The defendant, in support of the classification, directs our attention to the case of American Holding Corp. et al. v. United States, 18 C. C. P. A. (Customs) 275, T. D. 44449. In that case, the device under consideration was an essential unit or part of a motion-picture *277projection mechanism, consisting of a metal frame, to which were attached “sprockets or shafts,” the function of which was to move the film from an upper magazine in a downward direction intermittently through rays of light, and a shutter unit so synchronized with an intermittent sprocket as to control the passage of the rays of light from a lamp house to the screen, and upon which the projection lens was mounted. Our appellate court therein held the involved device was eo nomine provided for in paragraph 228 of the Tariff Act of 1922 at the rate of 45 per centum ad valorem as mountings or frames for projection lenses, as classified, and that it was more specifically provided for therein, as such, than under paragraph 372 of the said act as parts of machines.
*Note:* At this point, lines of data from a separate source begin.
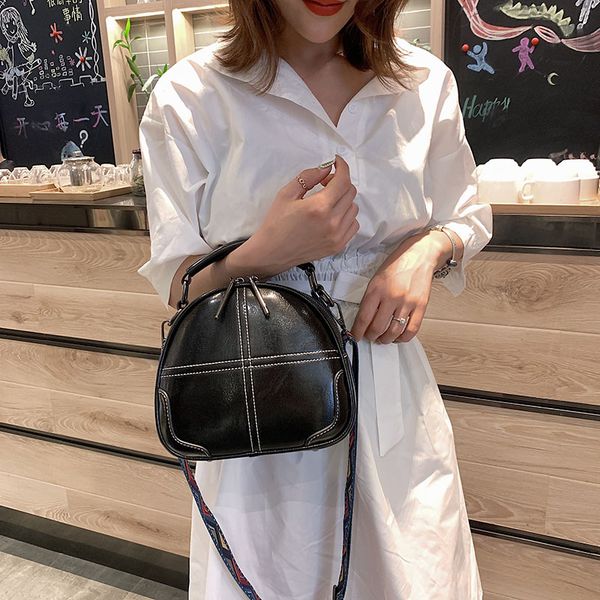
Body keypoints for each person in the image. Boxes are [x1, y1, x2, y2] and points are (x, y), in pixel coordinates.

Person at [137, 0, 493, 598]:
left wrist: (427, 250)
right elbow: (178, 282)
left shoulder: (423, 82)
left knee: (411, 571)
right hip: (258, 394)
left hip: (388, 383)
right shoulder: (191, 95)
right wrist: (262, 253)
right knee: (274, 572)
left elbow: (467, 214)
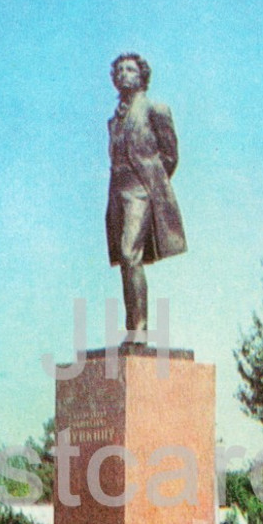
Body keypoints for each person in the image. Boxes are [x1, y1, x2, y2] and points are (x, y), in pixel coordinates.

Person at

In our opinion, however, the finding of the court in the American Holding Oorp. case, supra, is not controlling in the determination of the question here before us. In the case at bar, while the involved instruments, when in use, employ the system of projection, they are something more than projection lenses or frames and mountings therefor. These enlargers consist of a number of devices, all making up the composite article and all of which are essential to the function of the instrument. The record establishes that they are employed for no other purpose than the taking of photographs to obtain a photographic reproduction of an image and not merely to project an image for viewing purposes. The fact that they are used to blow up or enlarge an object photograph does not derogate from their status as photographic cameras, and, in our opinion, they are more specifically provided for, as such, under paragraph 1551 of the act, as amended, as claimed, rather than as projection lenses or frames and mountings therefor.

In the light of the cited decisions, and the record in the case at bar, we hold the imported enlargers properly classifiable at the rate of 15 per centum ad valorem under paragraph 1551 of the Tariff Act of 1930, as modified by the Torquay Protocol to the General Agreement on Tariffs and Trade, T. D. 52739, and T. D. 52820, as photographic cameras, as claimed. To this extent, the claim in the protests herein is sustained. As to all other claims, the protests are overruled. Judgment will be entered accordingly.